Minister Korthals ging in een korte toespraak, waarin hij het LBR feliciteerde met de
totstandkoming van de bundel, in op een aantal verbeteringen die ophanden zijn op het terrein van de juridische bestrijding van
rassendiscriminatie. Hij noemde bijvoorbeeld het voorstel voor nieuwe wetgeving die voorziet in hogere straffen bij structurele discriminatie. Het Openbaar Ministerie, dat in 2001 aanzienlijk minder discriminatiezaken seponeerde, kreeg een compliment voor het feit dat 90% van de
voorgebrachte gevallen tot een veroordeling leidt. Wel gaf hij aan dat wordt onderzocht of het Openbaar Ministerie niet 'te voorzichtig' is bij discriminatiezaken en of de politie niet 'te weinig ambitieus is' wanneer het om discriminatie gaat. Hij sprak zijn vertrouwen uit in het nut van het nieuwe Landelijk Bureau
Discriminatiezaken bij de politie.

Bij de presentatie gaven panelleden hun mening over het functioneren van het Nederlandse juridische stelsel met betrekking tot
rassendiscriminatie en over de relatie tussen vrijheid van meningsuiting en het recht op bescherming tegen rassendiscriminatie.
In het panel -onder leiding van mr B.O. Dittrich (Tweede Kamerlid D'66), en met mr A.C.E. Clijnk (Ministerie van Justitie), prof. mr J.E. Goldschmidt (Commissie gelijke behandeling), mr A.A.M. Mattijssen (Landelijk Expertise Centrum Discriminatie), C. Triesscheijn
(Antidiscriminatiebureau Rotterdam: RADAR), Prof mr Th.

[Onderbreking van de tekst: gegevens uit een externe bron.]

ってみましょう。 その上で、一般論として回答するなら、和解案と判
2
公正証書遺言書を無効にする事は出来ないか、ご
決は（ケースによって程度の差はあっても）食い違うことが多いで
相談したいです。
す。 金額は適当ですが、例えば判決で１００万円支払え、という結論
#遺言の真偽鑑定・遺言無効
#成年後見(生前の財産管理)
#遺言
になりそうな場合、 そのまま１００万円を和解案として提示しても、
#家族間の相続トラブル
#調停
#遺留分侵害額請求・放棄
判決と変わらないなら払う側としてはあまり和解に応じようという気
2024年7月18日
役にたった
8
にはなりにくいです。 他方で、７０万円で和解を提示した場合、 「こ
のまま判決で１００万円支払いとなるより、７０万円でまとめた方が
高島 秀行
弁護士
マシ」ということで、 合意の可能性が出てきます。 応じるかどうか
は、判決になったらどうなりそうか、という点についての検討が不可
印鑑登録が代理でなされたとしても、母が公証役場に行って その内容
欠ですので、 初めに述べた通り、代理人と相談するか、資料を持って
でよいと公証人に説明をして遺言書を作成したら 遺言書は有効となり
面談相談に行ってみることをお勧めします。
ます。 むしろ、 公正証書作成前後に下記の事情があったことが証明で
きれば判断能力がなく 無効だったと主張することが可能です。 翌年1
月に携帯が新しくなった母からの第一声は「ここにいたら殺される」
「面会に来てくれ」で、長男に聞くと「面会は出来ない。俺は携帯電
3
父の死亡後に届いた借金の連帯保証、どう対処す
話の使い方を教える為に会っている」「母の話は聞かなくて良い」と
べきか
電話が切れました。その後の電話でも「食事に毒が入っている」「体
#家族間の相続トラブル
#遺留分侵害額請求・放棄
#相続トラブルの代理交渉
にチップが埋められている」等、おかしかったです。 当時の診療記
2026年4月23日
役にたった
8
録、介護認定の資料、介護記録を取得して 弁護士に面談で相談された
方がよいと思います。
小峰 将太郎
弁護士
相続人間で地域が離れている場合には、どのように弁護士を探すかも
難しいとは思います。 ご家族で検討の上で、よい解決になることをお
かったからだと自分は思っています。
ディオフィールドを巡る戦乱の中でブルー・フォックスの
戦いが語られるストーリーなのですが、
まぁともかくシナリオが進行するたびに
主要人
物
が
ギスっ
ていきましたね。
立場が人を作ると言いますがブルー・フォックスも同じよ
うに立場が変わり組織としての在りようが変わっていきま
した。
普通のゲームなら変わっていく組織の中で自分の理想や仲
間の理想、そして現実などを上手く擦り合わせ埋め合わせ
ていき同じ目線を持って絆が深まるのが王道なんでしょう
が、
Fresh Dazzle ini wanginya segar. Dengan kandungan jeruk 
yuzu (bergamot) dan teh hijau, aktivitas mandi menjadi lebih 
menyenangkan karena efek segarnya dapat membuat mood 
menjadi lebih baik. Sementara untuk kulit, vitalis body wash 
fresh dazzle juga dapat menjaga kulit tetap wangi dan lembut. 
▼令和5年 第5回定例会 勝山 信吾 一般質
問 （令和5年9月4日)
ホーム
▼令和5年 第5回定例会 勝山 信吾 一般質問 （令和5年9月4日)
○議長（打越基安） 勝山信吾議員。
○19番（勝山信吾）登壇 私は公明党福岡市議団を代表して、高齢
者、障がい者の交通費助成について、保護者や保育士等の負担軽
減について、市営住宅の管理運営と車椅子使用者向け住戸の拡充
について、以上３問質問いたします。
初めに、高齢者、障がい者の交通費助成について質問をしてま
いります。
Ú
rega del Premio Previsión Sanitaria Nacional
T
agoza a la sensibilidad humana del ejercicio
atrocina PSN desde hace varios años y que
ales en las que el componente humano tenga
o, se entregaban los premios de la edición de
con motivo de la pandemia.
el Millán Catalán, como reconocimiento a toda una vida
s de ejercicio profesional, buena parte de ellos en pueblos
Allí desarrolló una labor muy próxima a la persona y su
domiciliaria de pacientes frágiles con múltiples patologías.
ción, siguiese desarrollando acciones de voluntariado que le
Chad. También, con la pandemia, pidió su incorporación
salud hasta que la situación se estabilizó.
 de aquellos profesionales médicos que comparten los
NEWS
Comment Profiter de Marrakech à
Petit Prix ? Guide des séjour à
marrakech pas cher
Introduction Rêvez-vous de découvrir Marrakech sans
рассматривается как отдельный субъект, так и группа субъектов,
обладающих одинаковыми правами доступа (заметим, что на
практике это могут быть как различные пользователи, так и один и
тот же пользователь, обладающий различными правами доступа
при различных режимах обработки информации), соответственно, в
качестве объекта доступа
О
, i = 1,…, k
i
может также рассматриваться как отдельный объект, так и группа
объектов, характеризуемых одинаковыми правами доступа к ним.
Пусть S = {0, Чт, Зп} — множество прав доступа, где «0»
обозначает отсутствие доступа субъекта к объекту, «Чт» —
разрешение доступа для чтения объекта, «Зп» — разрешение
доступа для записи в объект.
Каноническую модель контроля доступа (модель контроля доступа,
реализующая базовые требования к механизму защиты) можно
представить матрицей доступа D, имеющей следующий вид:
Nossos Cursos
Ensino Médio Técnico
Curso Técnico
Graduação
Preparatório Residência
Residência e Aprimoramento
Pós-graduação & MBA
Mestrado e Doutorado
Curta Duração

A. de Roos (Rijksuniversiteit Leiden, advocaat) en Mr drs J.W. Nieuwboer (Landelijk Bureau ter bestrijding van Rassendiscriminatie)- kwam onder meer naar voren dat de vrijheid van meningsuiting minderheidsgroepen de mogelijkheid geeft hun meningen en opinies te uiten, ook wanneer die afwijkend zijn van gangbare opinies. In het algemeen werd gesteld dat samenlevingen met 'weinig vrijheid van meningsuiting' vaak ook weinig rechten toestaan aan minderheden. Benadrukt werd dat in de gevallen dat Artikel 1 van de grondwet en de vrijheid van meningsuiting tegenover elkaar staan, daar in de juridische praktijk zorgvuldig mee wordt omgegaan.
Aan de hand van voorbeelden uit Rechtspraak Rassendiscriminatie werd wel duidelijk dat er verschil van mening bestaat over waar bij concrete gevallen grenzen gesteld moeten worden. De meningen verschilden eveneens over de vraag of het noodzakelijk is de straffen in deze gevallen - het gaat vaak om lage boetes- te verhogen. Het gehele panel sprak waardering uit voor de aangekondigde wetgeving voor hogere straffen bij structurele discriminatie.